While the collection’s analytical depth is commendable, one lingering tension emerges in its occasional reliance on a “post-pandemic” framing. Although the term is often used to structure academic and public discourse, its use here sometimes implies a sense of closure that risks flattening the ongoing nature of the crisis. The conditions Pandemic Death Discourse interrogates—racialized medical violence, systemic invisibility, economic disposability—did not begin with COVID-19, nor have they ended. Grief, long COVID, and structural precarity persist. A more explicit challenge to the very notion of “post-pandemic” could have further sharpened the book’s temporal critique, acknowledging that for many communities, the pandemic is not a discrete event in the past, but an ongoing and compounding trauma. Though the collection acknowledges these shortcomings, a more thorough examination of the escapism embedded in the notion of a “post” to the pandemic could have opened up further avenues for critique and contribution.

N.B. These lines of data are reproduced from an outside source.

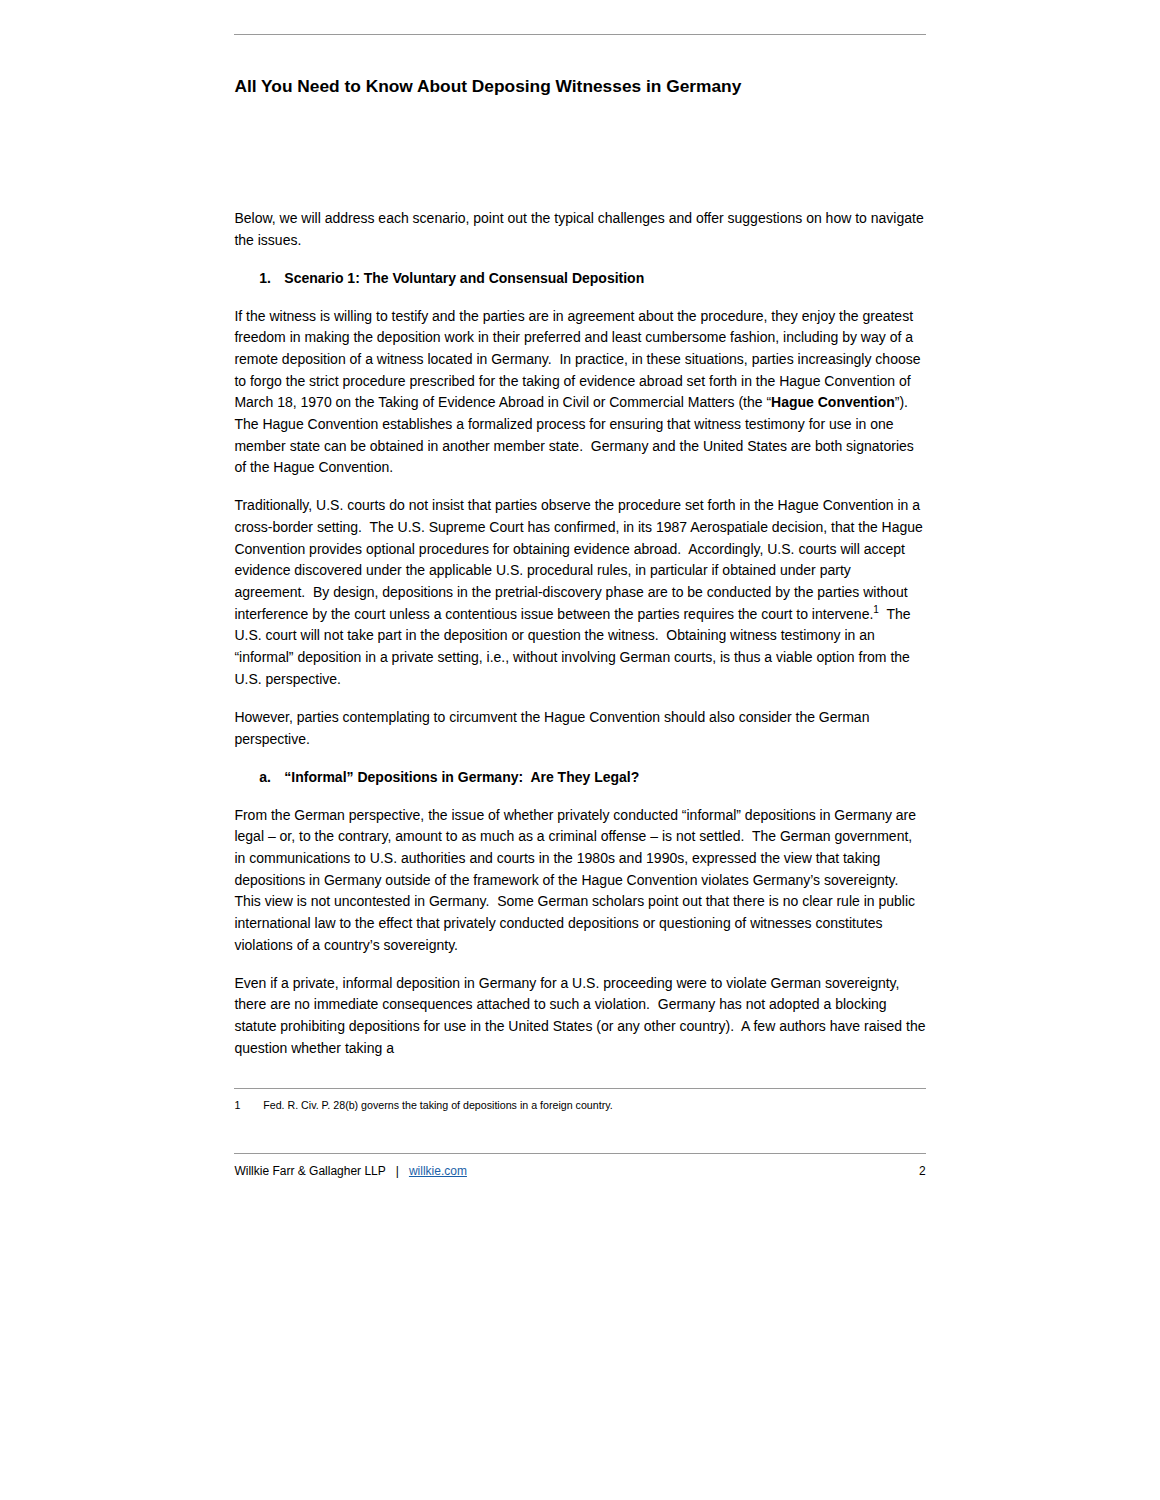All You Need to Know About Deposing Witnesses in Germany
Below, we will address each scenario, point out the typical challenges and offer suggestions on how to navigate the issues.
Scenario 1: The Voluntary and Consensual Deposition
If the witness is willing to testify and the parties are in agreement about the procedure, they enjoy the greatest freedom in making the deposition work in their preferred and least cumbersome fashion, including by way of a remote deposition of a witness located in Germany. In practice, in these situations, parties increasingly choose to forgo the strict procedure prescribed for the taking of evidence abroad set forth in the Hague Convention of March 18, 1970 on the Taking of Evidence Abroad in Civil or Commercial Matters (the “Hague Convention”). The Hague Convention establishes a formalized process for ensuring that witness testimony for use in one member state can be obtained in another member state. Germany and the United States are both signatories of the Hague Convention.
Traditionally, U.S. courts do not insist that parties observe the procedure set forth in the Hague Convention in a cross-border setting. The U.S. Supreme Court has confirmed, in its 1987 Aerospatiale decision, that the Hague Convention provides optional procedures for obtaining evidence abroad. Accordingly, U.S. courts will accept evidence discovered under the applicable U.S. procedural rules, in particular if obtained under party agreement. By design, depositions in the pretrial-discovery phase are to be conducted by the parties without interference by the court unless a contentious issue between the parties requires the court to intervene.1 The U.S. court will not take part in the deposition or question the witness. Obtaining witness testimony in an “informal” deposition in a private setting, i.e., without involving German courts, is thus a viable option from the U.S. perspective.
However, parties contemplating to circumvent the Hague Convention should also consider the German perspective.
“Informal” Depositions in Germany: Are They Legal?
From the German perspective, the issue of whether privately conducted “informal” depositions in Germany are legal – or, to the contrary, amount to as much as a criminal offense – is not settled. The German government, in communications to U.S. authorities and courts in the 1980s and 1990s, expressed the view that taking depositions in Germany outside of the framework of the Hague Convention violates Germany’s sovereignty. This view is not uncontested in Germany. Some German scholars point out that there is no clear rule in public international law to the effect that privately conducted depositions or questioning of witnesses constitutes violations of a country’s sovereignty.
Even if a private, informal deposition in Germany for a U.S. proceeding were to violate German sovereignty, there are no immediate consequences attached to such a violation. Germany has not adopted a blocking statute prohibiting depositions for use in the United States (or any other country). A few authors have raised the question whether taking a
1 Fed. R. Civ. P. 28(b) governs the taking of depositions in a foreign country.
Willkie Farr & Gallagher LLP | willkie.com 2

Across its chapters, Pandemic Death Discourse deconstructs death in the pandemic not as a great equalizer, but as a process of manufactured invisibility, where some deaths are rendered more “necessary” or narratively useful than others. This collection challenges readers to confront the politics of death, visibility, and value in a time of crisis, offering a critical resource for scholars in the health humanities and beyond.

Works Cited

Alvarez, M. F., et al. Pandemic Death Discourse: Denial, Disparity and the Promise of Communication. McFarland & Company, 2025.